Find $P(X=Y)$ if $X$ and $Y$ are independent random variables with same geometric distribution If $X$ and $Y$ are independent random variables with the same geometric distribution with parameter $p$, find:
$P(X = Y)$ and $P(X \geq Y)$
I have done the joint distribution table of both variables and found, with some sums, these results, but I don't find in books some confirmation of my procedures:
1) $\frac{p}{2-p}$ 
2) $\frac{1}{2-p}$
 A: *

*For the first: you have
$$
\mathbb{P}\{X=Y\} = \mathbb{P}\bigcup_{k=1}^\infty \{X=Y=k\} =  \sum_{k=1}^\infty \mathbb{P}\{X=Y=k\} = \sum_{k=1}^\infty \mathbb{P}\{X=k\} \cdot \mathbb{P}\{Y=k\} 
$$
the second equality since the events are disjoint; the last equality by independence of $X,Y$. Using the pmf of the Geometric distribution, we get
$$
\mathbb{P}\{X=Y\} = \sum_{k=1}^\infty p(1-p)^{k-1}\cdot p(1-p)^{k-1} = p^2 \sum_{k=0}^\infty (1-p)^{2k} = \frac{p^2}{1-(1-p)^2} = \boxed{\frac{p}{2-p}}
$$
where to compute the sum we used the expression of a geometric series.
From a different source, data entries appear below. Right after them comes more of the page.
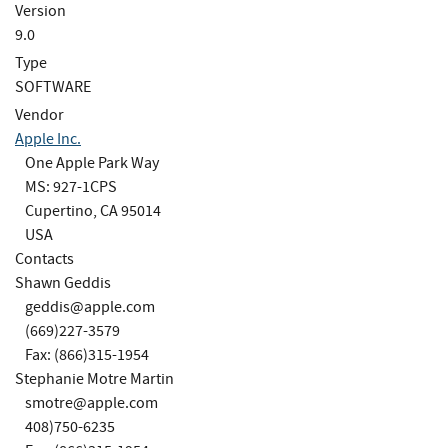
Version
9.0
Type
SOFTWARE
Vendor
Apple Inc.
One Apple Park Way
MS: 927-1CPS
Cupertino, CA 95014
USA
Contacts
Shawn Geddis
geddis@apple.com
(669)227-3579
Fax: (866)315-1954
Stephanie Motre Martin
smotre@apple.com
408)750-6235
*For the second, we can do something a bit more "fun": note that
$$
\mathbb{P}\{X\geq Y\} = \mathbb{P}\{X = Y\} + \mathbb{P}\{X > Y\} \tag{1}
$$
and that $\mathbb{P}\{X > Y\} = \mathbb{P}\{X < Y\}$ by symmetry (Why?). Since 
$$
1 = \mathbb{P}\{X = Y\} + \mathbb{P}\{X > Y\} + \mathbb{P}\{X < Y\} \tag{2}
$$
(Why?) we thus get
$$
\mathbb{P}\{X > Y\} = \frac{1-\mathbb{P}\{X = Y\}}{2}
$$ 
and therefore by (1)
$$
\mathbb{P}\{X\geq Y\} =  \mathbb{P}\{X = Y\}+\frac{1-\mathbb{P}\{X = Y\}}{2} = \frac{1+\mathbb{P}\{X = Y\}}{2}
$$
which you can compute given the first part:
$$
\frac{1+\frac{p}{2-p}}{2} = \boxed{\frac{1}{2-p}}\,.
$$
A: Write $q=1-p$
a)
$$P(X=Y) = \sum _{n=1}^{\infty}P((X=n)\cap (Y=n)) $$
$$ =\sum _{n=1}^{\infty}P(X=n)P(Y=n) $$
$$ =\sum _{n=1}^{\infty}q^{n-1}p q^{n-1}p  =p^2\sum _{n=0}^{\infty}q^{2n} $$
$$ = p^2{1\over 1-q^2}= {p\over 1+q} = {p\over 2-p}$$

b)
$$P(X\geq Y) = \sum _{n=1}^{\infty}\sum _{k=1}^nP((X=n)\cap (Y=k)) $$
$$ =\sum _{n=1}^{\infty}P(X=n)\sum _{k=1}^nP(Y=k) $$
$$ =\sum _{n=1}^{\infty}q^{n-1}p \sum _{k=1}^nq^{k-1}p  =p^2\sum _{n=0}^{\infty}q^{n-1}\sum _{k=0}^{n-1}q^{k} $$
$$  =p^2\sum _{n=0}^{\infty}q^{n}{1-q^{n}\over 1-q} $$
$$  =p\sum _{n=0}^{\infty}q^{n}(1-q^{n}) $$
$$  =p\Big(\sum _{n=0}^{\infty}q^{n}-\sum _{n=0}^{\infty}q^{2n}\Big) $$
$$ = p({1\over 1-q}-{1\over 1-q^2}) = 1 - {1\over 1+q} = {q\over 1+q}$$